大都会東京には高層ビルと車と人、人、人とうんざりするほど人が多いことを知ってはいるが、地方の小都市にはない緑豊かな空間が予想を越えて実に沢山あることには驚くことが多い。
今どき旬の六本木ミッドタウン、その3階のとあるイタリアン・レストランの窓越しに座り、無数のワイングラスの中にある木々(写真/上)を眺めながら遅い秋を見ていた。
昔から吾輩は大きな窓ガラス越しに外を眺めるのが好きで、出窓の小さな空間に身を寄せながら外を眺めるのも好きだった。

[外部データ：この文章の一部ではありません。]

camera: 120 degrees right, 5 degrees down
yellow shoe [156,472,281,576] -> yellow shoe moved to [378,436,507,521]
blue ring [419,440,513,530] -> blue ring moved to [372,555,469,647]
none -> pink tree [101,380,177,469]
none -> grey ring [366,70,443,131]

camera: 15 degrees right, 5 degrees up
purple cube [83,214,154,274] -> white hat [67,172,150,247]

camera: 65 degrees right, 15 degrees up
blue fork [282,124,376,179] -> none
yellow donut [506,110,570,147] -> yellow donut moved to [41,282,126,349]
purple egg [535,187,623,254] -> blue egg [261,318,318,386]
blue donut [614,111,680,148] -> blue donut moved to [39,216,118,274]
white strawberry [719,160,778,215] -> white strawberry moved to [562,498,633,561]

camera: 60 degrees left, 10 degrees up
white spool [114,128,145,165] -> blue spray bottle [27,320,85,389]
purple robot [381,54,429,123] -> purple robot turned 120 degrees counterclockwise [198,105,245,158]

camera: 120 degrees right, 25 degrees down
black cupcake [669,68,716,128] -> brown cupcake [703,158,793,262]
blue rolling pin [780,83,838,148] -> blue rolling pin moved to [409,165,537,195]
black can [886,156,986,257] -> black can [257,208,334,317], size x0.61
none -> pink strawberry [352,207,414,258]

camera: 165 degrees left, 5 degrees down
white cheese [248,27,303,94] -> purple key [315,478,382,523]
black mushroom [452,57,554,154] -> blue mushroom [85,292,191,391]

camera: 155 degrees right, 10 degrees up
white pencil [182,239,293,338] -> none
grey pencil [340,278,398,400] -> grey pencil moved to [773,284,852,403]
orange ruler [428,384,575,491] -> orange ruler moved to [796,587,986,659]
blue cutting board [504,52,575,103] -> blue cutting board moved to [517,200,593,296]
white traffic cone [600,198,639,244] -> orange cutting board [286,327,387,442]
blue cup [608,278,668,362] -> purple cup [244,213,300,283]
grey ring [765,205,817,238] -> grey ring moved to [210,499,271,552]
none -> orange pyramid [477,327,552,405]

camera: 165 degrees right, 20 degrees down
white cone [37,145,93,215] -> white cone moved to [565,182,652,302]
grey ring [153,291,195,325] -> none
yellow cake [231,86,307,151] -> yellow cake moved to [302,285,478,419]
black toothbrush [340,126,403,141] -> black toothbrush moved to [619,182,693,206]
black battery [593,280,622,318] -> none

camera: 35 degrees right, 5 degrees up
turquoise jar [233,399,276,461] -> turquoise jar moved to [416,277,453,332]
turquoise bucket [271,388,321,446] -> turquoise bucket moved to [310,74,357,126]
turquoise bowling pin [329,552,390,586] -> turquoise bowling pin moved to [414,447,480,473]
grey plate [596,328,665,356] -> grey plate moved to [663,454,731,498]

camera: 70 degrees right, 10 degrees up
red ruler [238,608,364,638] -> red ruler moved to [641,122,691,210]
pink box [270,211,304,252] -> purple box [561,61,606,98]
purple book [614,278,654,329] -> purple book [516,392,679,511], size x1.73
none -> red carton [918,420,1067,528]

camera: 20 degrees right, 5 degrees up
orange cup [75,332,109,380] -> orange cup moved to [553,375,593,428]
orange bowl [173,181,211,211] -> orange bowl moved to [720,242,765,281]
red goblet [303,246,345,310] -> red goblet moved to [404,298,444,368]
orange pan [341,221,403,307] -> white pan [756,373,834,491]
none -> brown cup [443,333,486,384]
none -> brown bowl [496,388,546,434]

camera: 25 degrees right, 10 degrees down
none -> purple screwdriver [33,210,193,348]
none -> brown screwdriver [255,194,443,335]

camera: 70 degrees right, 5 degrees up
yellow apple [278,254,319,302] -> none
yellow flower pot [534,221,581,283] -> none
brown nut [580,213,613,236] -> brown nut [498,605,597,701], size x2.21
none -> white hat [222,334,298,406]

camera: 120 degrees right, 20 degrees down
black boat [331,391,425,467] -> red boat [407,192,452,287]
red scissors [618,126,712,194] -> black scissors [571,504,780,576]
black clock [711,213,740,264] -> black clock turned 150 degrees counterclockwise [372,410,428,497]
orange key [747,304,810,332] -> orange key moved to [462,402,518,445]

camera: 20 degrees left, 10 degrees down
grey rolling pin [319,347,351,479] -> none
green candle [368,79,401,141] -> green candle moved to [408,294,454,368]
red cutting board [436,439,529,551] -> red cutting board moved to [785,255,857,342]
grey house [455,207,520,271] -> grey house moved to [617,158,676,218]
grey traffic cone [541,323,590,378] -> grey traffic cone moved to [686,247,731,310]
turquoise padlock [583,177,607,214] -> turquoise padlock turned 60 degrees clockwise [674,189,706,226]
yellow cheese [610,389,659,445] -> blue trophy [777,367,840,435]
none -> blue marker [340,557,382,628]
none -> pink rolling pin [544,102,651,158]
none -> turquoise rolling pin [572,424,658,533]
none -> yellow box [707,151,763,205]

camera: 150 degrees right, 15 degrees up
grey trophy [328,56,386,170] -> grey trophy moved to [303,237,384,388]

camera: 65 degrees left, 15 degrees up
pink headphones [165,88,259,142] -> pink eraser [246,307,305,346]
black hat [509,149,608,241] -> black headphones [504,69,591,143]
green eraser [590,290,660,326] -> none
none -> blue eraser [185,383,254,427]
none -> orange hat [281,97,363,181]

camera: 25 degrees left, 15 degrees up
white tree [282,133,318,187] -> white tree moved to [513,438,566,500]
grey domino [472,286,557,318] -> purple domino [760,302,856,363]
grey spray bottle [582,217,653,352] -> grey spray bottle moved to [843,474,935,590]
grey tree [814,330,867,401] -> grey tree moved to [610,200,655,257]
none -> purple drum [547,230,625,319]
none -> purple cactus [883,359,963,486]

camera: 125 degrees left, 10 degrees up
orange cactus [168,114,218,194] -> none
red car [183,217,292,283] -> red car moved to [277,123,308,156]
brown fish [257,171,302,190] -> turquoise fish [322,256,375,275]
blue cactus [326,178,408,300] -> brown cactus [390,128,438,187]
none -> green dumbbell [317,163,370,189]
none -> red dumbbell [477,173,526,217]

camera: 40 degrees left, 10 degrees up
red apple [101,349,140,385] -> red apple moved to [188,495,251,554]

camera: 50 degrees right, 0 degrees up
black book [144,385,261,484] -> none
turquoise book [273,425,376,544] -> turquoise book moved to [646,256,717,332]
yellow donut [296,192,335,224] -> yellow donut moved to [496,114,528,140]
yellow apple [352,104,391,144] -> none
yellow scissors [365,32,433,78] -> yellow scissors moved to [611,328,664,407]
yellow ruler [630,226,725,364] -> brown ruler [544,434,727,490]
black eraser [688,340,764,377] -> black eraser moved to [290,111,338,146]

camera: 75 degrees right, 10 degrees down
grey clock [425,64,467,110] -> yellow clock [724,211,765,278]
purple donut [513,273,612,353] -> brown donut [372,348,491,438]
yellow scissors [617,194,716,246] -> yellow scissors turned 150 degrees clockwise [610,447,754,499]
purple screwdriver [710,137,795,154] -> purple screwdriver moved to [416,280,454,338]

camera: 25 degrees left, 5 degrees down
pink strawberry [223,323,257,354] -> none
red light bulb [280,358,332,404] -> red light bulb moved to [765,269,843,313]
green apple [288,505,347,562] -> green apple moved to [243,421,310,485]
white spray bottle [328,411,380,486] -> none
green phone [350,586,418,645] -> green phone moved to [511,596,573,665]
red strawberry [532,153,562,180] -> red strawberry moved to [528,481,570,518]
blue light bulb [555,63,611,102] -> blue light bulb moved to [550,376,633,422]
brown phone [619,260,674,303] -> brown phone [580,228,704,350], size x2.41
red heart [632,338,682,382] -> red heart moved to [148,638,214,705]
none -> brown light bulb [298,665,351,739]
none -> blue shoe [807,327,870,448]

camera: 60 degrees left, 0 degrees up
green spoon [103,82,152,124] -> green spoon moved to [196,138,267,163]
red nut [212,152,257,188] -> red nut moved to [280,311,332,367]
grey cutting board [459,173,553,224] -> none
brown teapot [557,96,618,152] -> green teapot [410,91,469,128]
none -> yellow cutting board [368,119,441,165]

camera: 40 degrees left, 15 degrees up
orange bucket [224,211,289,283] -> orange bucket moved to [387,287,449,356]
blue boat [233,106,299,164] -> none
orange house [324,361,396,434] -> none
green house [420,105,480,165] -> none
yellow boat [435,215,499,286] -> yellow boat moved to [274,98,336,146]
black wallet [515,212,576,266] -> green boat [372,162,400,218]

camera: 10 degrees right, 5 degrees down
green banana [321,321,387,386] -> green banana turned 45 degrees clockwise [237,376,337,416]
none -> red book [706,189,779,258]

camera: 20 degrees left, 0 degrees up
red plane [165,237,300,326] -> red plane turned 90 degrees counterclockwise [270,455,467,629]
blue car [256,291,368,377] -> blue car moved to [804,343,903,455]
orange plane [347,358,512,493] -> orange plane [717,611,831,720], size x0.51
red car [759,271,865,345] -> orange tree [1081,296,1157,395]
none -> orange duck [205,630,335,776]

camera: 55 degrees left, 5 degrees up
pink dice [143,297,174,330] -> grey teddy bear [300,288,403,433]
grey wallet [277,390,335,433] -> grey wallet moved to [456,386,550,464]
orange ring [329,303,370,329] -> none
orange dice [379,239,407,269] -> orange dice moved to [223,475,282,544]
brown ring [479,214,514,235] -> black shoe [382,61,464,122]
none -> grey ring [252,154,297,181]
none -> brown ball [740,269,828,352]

「そう、出窓の小さな空間が好きだったなぁ」と思い出していたら、ふと、C.ブロンテの小説「ジェンエア」の出窓を描いた一節が、なぜか遠く甘い記憶として脳裏に浮かんでくるのだ。その一節がどんな場面であったのか今では定かではないが、不思議にそう思えるのである。
ひょっとしてそのこと自体も、思い違いかも知れないが、過去の記憶というものは詮索もせず、甘美なオブラートに包むのも良いではないか。
ここ数年よく泊まる渋谷のTホテルの最上階にある朝食場所から眺める風景も、新宿副都心の超高層ビル群を背後にした明治神宮や新宿御苑の緑豊かな森が美しく、実に爽やかだ。
初めて訪れた「神代植物公園」も実に良かった。漫画家かわぐちかいじ氏に深大寺蕎麦を食べに行こうとお誘いを受けたのだ。
渋谷から井の頭線吉祥寺駅で下車、タクシーで20分くらい走ったところに、その公園はあった。中に入ると広大な敷地にケヤキをはじめ大きな樹木が立ち並んでいた。目の前に拡がるこの光景が、「あの武蔵野の雑木林なのだ!!」と、吾輩の心が少しばかり動いたのは言う間でもない。
木立を抜けるとヨーロッパ風の庭園に美しいバラたちが咲いていた。11月も中旬を過ぎたというのに、東京はまだまだこれから深まり行く秋の色だ。